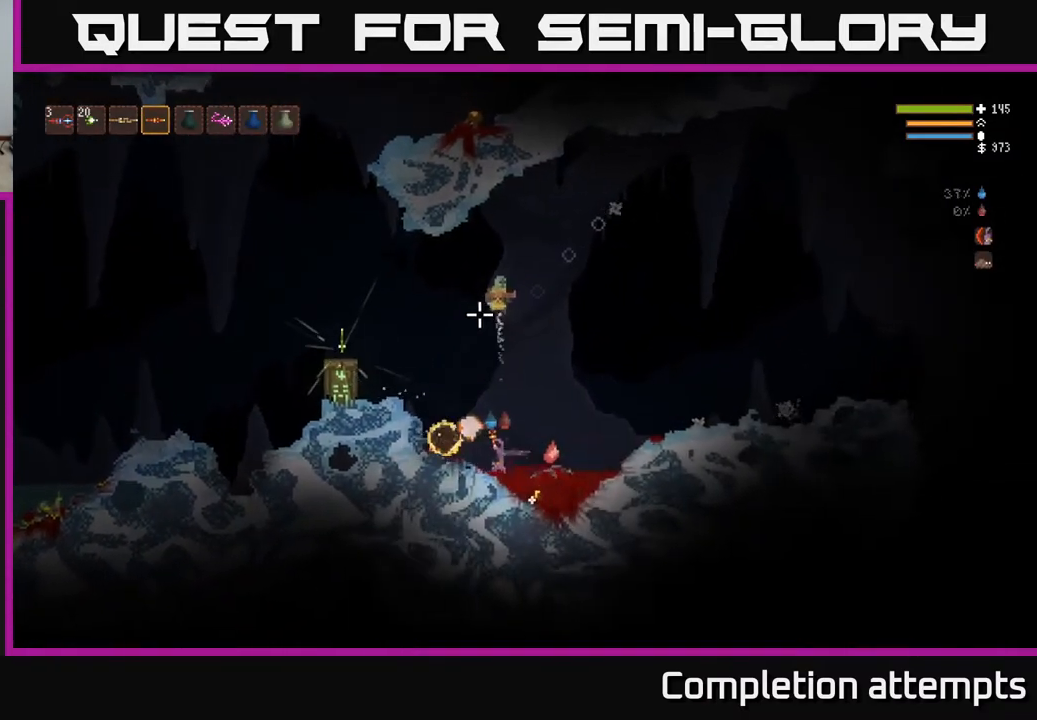
{"buttons": ["L2"], "left_stick": "right", "right_stick": "up-left", "events": [[150, "L2", "down"], [267, "right_stick", "up-left"]]}
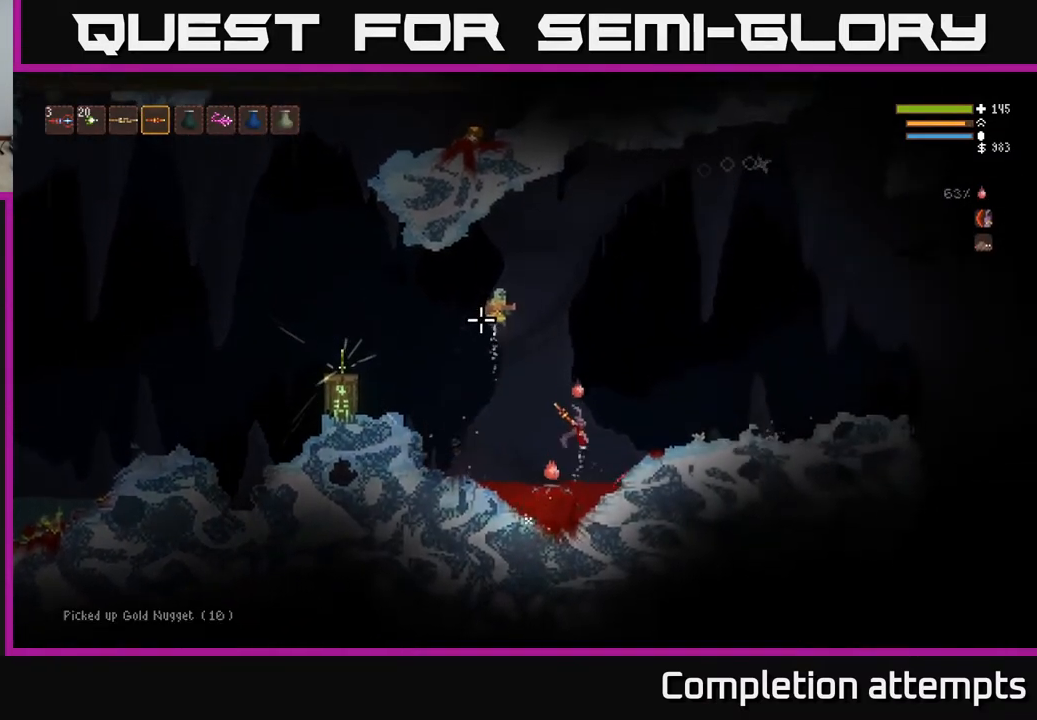
{"buttons": [], "left_stick": "left", "right_stick": "left", "events": [[67, "R2", "down"], [167, "R2", "up"], [333, "right_stick", "left"], [467, "L2", "up"], [467, "left_stick", "left"]]}
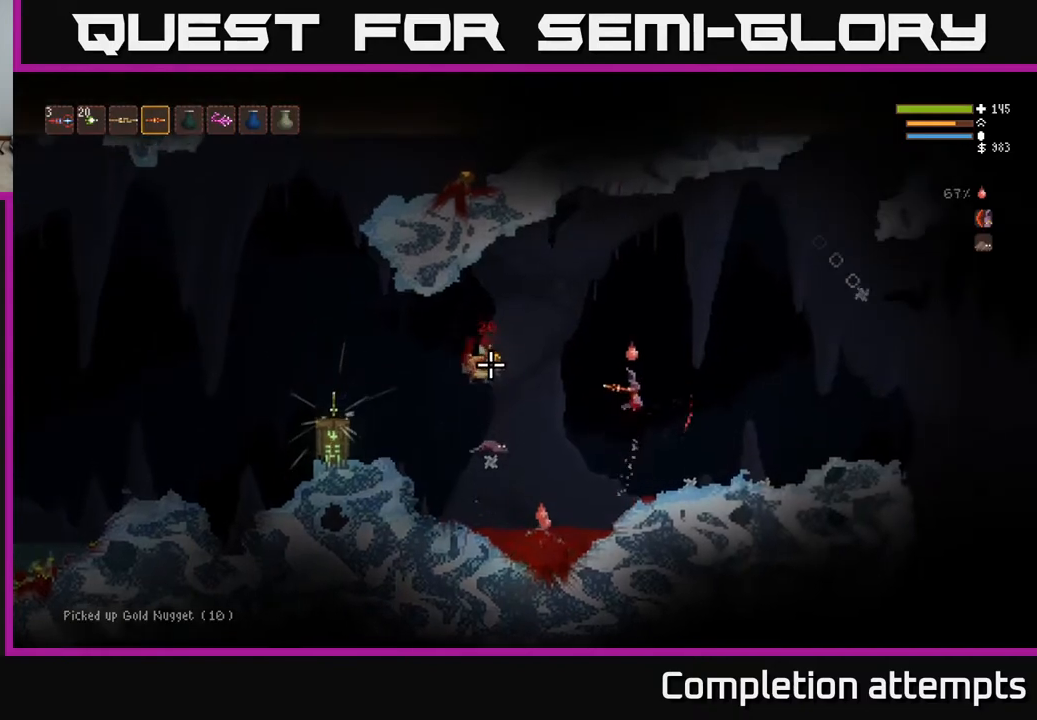
{"buttons": [], "left_stick": "left", "right_stick": "left", "events": [[67, "L2", "down"], [150, "L2", "up"]]}
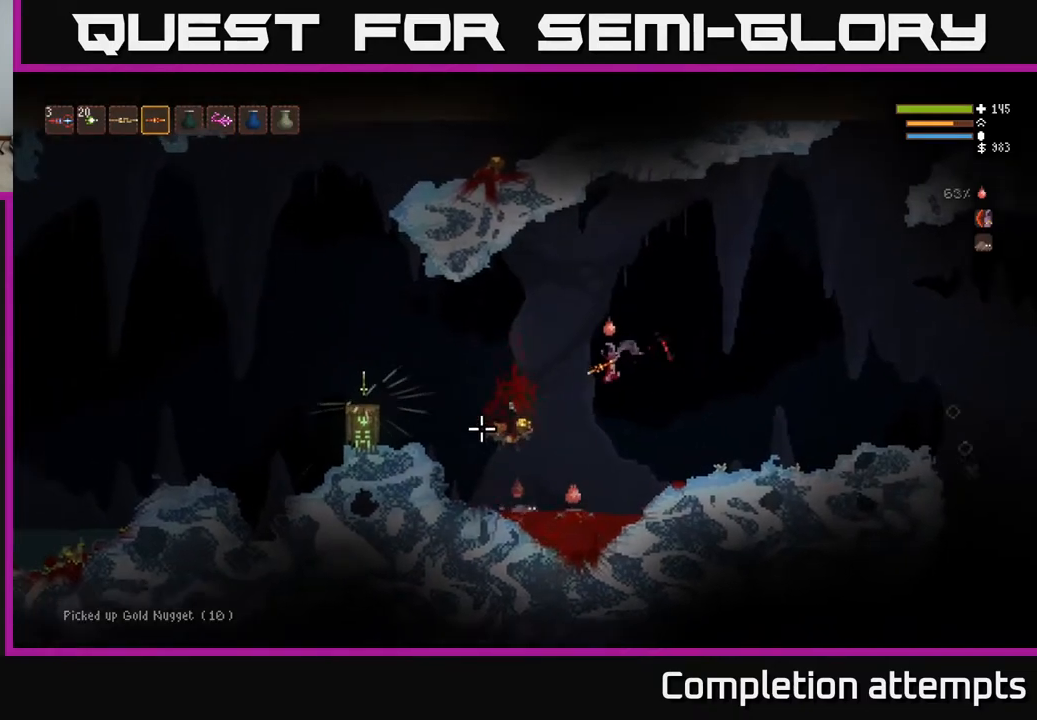
{"buttons": [], "left_stick": "left", "right_stick": "left", "events": []}
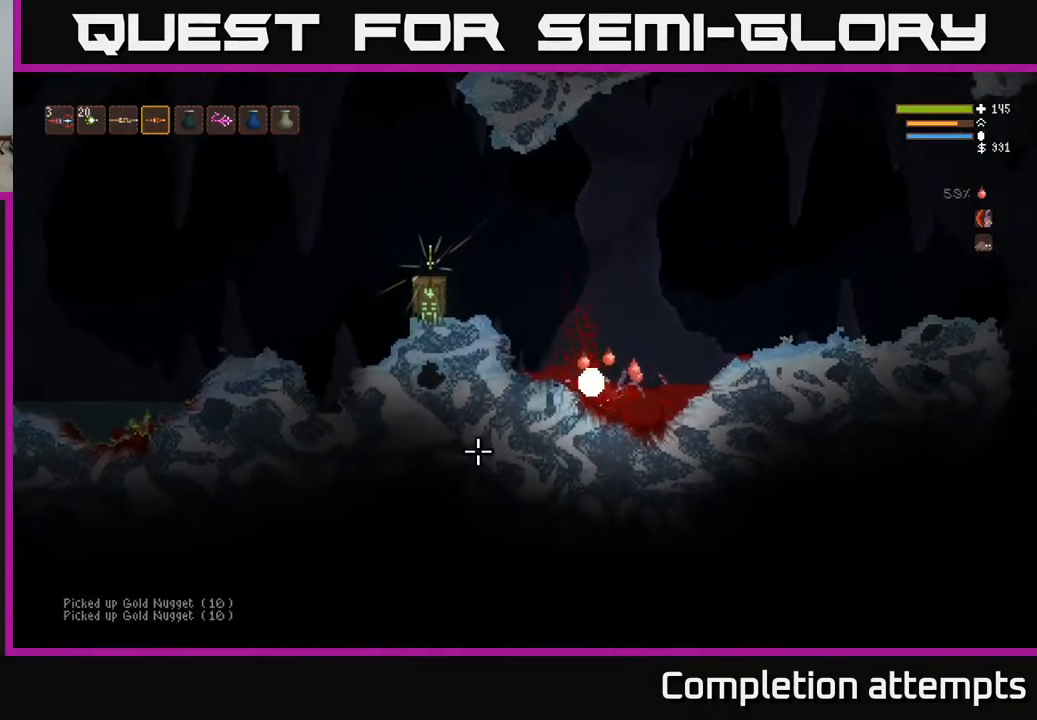
{"buttons": ["L2"], "left_stick": "left", "right_stick": "up-left", "events": [[83, "L2", "down"], [200, "right_stick", "up-left"]]}
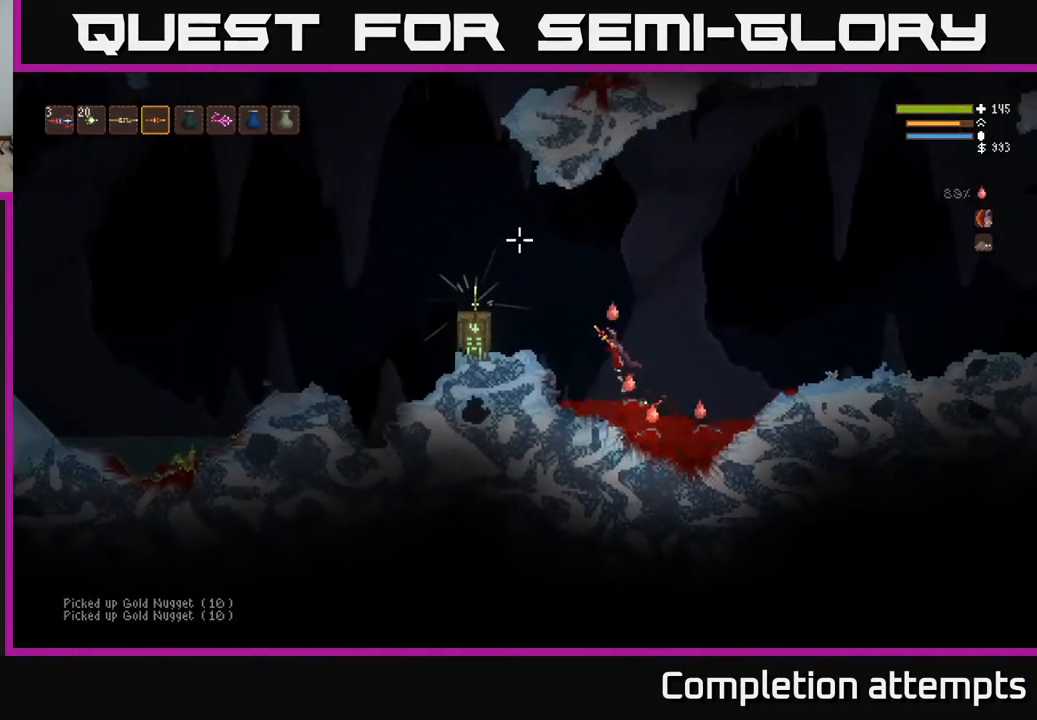
{"buttons": ["L2"], "left_stick": "left", "right_stick": "right", "events": [[167, "right_stick", "up"], [250, "L2", "up"], [267, "right_stick", "up-right"], [400, "L2", "down"], [400, "right_stick", "right"]]}
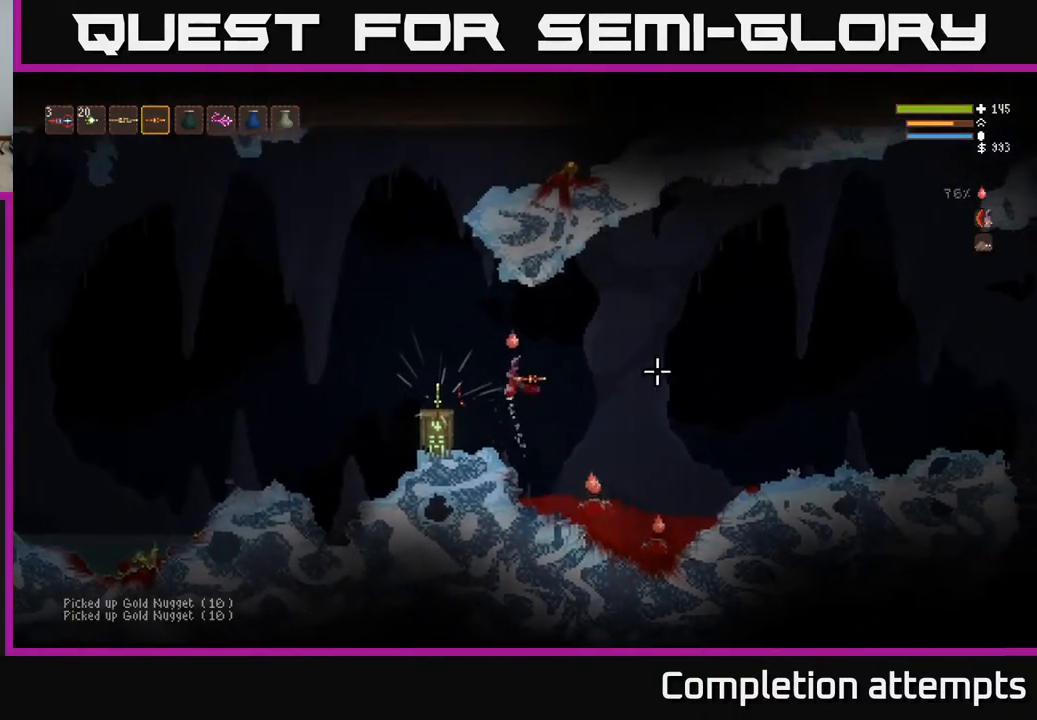
{"buttons": [], "left_stick": "left", "right_stick": "up-right", "events": [[50, "L2", "up"], [350, "right_stick", "up-right"]]}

◆ ◆ ◆ ◆

#### [Aim of the exercise]
Set down each record above exactly as it stands and leave out all pictures.

#### [Solution to this exercise]
{"buttons": ["L2"], "left_stick": "right", "right_stick": "up-left", "events": [[150, "L2", "down"], [267, "right_stick", "up-left"]]}
{"buttons": [], "left_stick": "left", "right_stick": "left", "events": [[67, "R2", "down"], [167, "R2", "up"], [333, "right_stick", "left"], [467, "L2", "up"], [467, "left_stick", "left"]]}
{"buttons": [], "left_stick": "left", "right_stick": "left", "events": [[67, "L2", "down"], [150, "L2", "up"]]}
{"buttons": [], "left_stick": "left", "right_stick": "left", "events": []}
{"buttons": ["L2"], "left_stick": "left", "right_stick": "up-left", "events": [[83, "L2", "down"], [200, "right_stick", "up-left"]]}
{"buttons": ["L2"], "left_stick": "left", "right_stick": "right", "events": [[167, "right_stick", "up"], [250, "L2", "up"], [267, "right_stick", "up-right"], [400, "L2", "down"], [400, "right_stick", "right"]]}
{"buttons": [], "left_stick": "left", "right_stick": "up-right", "events": [[50, "L2", "up"], [350, "right_stick", "up-right"]]}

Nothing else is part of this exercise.